Associated with anthropogenic activity, mainly agrarian practices, species undertook a human-meditated overcoming of the natural biogeographic barriers to dispersal. In the Neolithic Era, the Mediterranean Basin was one of the cradles of agriculture, farming activities and first human civilizations. Its agrosilvopastoral systems and cultural landscapes were ‘exported’ to the New World during the European colonialism that took place since the XV Century.
Mediterranean-type ecosystems offer a great chance to study plants colonization. Chilean Mediterranean region (CMR) contains over 18% of alien plant species. This is particularly noteworthy in the espinales, agrosilvopastoral systems functionally similar to the Spanish dehesas and of great ecological and socioeconomic interest.
We analyzed Chile’s alien flora, considering three scales of analysis: national, regional (CMR) and at community level (espinales within CMR). We compared flora recorded in similar areas in both Chile and the Iberian Peninsula to elucidate the mechanisms operating in the colonization in Chile.
Our results showed that most of Chile’s alien plants were annual species of Eurasian-Mediterranean origin. There was a relationship between species origin and biological cycle associated with the purpose of introduction (annual plants originated in the Mediterranean Basin and woody plants in Africa and America). The alien flora of CMR was a good expression of the country’s as a whole considering the percentages of the most represented families, life cycle and regions of origin. The proportion of alien flora in Chile tended to be greater at more detailed spatial scales (13% in the whole country, 18% in CMR, and 49% in the espinales).
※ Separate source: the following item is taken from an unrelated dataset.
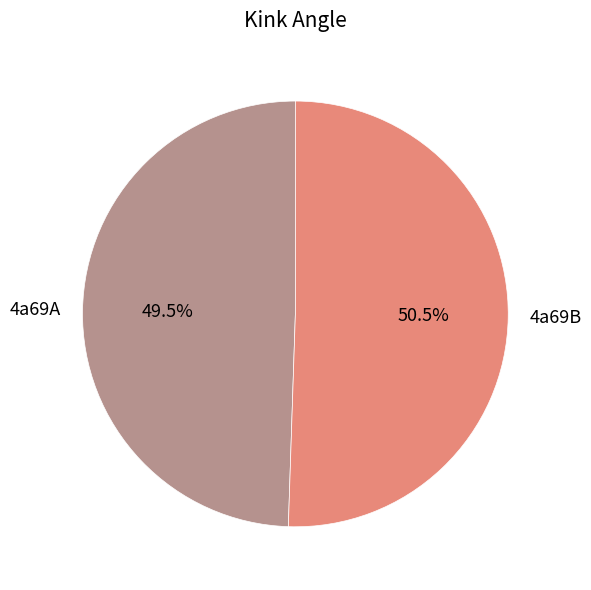

Between 4a69B and 4a69A, which is larger?

4a69B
The similarity between the espinales and the Spanish dehesas was greater than between the espinales and the flora present in the whole Chilean country. This seems to suggest that Chilean espinales have been subjected to an intense homogenization process. The fact that the most frequent species in the espinales was an alien first recorded in Chile five decades ago appears to indicate that the colonization process and the subsequent floristic homogenization in Chilean human-made agroecosystems has become accentuated in the last few decades. These findings could change the approach for future studies of colonization in Mediterranean regions.